Reality is anywhere you have info about you it can be seen wether its "hidden" or not people can find it. So yes it could be found there, but it could also be found here on LB


----------



## rockin r (Dec 1, 2009)

Im on FB too.....I play Farmville and Happy Aquarium..Im in the 20 something level on both...Send me invite Theresa Renninger


----------



## spindleberry (Dec 2, 2009)

I'm addicted to facebook to. Lol Addicted to farmville to!


----------



## willowoodstables (Dec 2, 2009)

I have the FB addicts forum LOL

I am on Farmtown (level 42) and Farmville (level 20) and I play bejeweled.

Add me as your FB friend (Kim Macleod-Ottawa Ontario ...picture of my bulldog as my avatar) and lets get higher levels LOLOL

Kim


----------



## PrestigeMiniHorses (Dec 7, 2009)

I too am a FB addict and am on there very often. I play a ton of the games..Including Mafia Wars, Happy aquarium, farmtown, farmville, yoville and I want to say thats really it.

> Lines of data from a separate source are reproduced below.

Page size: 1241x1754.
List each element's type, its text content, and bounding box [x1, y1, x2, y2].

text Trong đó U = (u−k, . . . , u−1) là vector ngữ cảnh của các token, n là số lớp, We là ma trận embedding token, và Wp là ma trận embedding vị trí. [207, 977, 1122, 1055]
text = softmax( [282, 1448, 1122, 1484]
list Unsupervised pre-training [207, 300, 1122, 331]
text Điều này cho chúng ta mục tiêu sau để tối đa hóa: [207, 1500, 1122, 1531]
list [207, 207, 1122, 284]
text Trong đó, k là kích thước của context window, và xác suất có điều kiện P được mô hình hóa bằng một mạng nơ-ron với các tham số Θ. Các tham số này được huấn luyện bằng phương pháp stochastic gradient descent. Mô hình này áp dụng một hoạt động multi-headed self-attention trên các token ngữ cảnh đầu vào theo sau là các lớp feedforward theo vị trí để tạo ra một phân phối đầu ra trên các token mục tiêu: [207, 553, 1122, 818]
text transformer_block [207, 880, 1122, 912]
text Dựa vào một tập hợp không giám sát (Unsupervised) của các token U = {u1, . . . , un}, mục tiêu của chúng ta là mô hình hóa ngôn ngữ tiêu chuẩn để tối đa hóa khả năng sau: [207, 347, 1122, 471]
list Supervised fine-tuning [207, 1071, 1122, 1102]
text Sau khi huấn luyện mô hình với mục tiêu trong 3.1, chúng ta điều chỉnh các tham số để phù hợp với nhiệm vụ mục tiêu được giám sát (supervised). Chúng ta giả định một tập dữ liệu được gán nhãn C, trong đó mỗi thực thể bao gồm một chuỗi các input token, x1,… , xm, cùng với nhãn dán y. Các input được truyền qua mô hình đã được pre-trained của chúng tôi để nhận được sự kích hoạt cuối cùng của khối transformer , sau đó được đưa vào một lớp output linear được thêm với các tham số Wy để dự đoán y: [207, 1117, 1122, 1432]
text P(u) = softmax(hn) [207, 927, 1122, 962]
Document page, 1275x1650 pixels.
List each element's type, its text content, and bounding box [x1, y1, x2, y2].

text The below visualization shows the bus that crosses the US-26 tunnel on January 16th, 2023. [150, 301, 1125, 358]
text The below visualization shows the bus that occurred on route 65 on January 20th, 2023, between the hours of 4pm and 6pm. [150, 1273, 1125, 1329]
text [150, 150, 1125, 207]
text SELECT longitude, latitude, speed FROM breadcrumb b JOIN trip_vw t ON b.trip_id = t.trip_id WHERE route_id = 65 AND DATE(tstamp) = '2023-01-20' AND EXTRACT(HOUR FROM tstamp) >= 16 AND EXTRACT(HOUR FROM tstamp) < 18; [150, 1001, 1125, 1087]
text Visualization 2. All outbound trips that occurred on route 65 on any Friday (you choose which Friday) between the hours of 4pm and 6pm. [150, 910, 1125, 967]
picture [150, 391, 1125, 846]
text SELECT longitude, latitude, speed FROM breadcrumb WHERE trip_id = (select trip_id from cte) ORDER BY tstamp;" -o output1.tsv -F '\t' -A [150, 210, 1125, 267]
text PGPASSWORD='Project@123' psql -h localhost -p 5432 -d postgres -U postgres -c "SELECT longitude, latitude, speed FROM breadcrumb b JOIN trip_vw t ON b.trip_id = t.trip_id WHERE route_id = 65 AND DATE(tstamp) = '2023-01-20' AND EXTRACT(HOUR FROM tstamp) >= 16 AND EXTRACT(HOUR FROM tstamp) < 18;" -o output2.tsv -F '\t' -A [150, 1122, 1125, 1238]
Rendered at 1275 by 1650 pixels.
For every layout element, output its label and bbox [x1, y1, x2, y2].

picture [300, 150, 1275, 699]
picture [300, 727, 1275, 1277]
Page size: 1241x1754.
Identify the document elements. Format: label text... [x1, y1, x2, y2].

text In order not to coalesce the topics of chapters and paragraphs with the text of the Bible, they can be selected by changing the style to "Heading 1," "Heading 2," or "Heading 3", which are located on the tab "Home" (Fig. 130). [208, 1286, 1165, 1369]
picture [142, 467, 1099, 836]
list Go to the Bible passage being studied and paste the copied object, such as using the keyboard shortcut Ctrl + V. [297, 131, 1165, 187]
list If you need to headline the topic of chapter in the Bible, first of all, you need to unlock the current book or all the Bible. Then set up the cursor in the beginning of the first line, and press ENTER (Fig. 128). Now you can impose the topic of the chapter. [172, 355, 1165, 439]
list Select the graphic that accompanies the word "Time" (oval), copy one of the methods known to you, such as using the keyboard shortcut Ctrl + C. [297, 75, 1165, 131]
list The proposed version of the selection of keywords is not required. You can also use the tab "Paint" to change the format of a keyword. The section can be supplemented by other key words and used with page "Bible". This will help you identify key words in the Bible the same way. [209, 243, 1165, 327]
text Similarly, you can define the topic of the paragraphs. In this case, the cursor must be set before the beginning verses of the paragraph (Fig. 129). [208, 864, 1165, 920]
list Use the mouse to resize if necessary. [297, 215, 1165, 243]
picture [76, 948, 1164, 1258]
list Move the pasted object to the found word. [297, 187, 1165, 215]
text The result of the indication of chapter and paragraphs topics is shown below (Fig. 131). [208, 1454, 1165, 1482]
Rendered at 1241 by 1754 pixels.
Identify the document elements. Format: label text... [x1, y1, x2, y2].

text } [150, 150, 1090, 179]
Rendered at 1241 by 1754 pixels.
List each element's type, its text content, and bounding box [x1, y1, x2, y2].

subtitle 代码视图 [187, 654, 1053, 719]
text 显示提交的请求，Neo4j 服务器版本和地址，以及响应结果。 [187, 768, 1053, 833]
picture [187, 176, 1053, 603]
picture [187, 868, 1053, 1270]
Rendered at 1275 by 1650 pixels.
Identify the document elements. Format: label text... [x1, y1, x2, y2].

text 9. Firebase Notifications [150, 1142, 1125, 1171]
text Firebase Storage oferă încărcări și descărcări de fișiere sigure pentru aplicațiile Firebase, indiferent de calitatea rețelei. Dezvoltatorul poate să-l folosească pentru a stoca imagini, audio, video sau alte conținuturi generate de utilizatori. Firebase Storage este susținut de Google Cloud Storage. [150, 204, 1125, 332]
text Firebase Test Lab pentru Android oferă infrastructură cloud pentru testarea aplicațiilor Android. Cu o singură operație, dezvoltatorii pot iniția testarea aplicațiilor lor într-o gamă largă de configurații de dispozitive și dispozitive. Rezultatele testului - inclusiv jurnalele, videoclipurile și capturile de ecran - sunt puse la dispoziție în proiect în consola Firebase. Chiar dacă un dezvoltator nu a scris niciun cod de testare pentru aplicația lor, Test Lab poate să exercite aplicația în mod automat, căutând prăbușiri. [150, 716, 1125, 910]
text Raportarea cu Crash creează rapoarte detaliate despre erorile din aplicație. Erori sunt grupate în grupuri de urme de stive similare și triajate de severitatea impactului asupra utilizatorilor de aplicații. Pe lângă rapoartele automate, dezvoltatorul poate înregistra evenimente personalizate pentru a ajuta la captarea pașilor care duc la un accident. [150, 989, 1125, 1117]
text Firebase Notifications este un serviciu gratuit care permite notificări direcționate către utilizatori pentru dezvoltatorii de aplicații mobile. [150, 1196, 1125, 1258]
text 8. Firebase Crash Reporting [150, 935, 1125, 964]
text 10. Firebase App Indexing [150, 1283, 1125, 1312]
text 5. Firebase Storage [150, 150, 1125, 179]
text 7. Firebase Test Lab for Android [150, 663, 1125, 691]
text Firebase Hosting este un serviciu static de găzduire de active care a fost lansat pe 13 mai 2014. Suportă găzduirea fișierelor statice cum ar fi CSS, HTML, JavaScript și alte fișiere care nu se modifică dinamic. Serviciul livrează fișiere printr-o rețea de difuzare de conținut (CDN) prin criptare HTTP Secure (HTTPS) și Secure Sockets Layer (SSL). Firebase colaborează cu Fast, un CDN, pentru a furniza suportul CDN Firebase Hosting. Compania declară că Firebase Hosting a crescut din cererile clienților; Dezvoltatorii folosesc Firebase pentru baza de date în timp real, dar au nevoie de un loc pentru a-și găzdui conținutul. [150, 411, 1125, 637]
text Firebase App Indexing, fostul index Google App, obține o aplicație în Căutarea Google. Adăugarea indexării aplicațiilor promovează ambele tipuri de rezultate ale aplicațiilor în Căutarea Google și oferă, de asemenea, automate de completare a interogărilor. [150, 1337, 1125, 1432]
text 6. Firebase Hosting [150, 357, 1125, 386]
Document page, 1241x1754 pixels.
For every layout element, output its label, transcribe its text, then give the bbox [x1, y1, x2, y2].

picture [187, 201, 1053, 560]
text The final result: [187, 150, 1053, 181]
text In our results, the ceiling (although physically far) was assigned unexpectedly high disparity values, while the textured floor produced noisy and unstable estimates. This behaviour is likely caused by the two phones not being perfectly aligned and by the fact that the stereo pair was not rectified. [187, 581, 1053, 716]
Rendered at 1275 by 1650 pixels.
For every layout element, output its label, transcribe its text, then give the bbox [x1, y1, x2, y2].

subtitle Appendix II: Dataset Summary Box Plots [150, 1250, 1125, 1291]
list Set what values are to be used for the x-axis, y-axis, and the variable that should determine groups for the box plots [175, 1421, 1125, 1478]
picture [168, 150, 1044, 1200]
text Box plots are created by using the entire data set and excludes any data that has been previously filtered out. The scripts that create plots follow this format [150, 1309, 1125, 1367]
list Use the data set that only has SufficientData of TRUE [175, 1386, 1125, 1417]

LOL Feel free to add me- Kourtney Rayner


----------



## Miniv (Dec 7, 2009)

Okay.......okay.......gotta admit........both Larry and I each have a Facebook account........and the daughter too.

I don't play any of the games, but have occasionally done a quiz.

Larry and I still like My Space for blogging, but have noticed a lack of activity there since last summer.


----------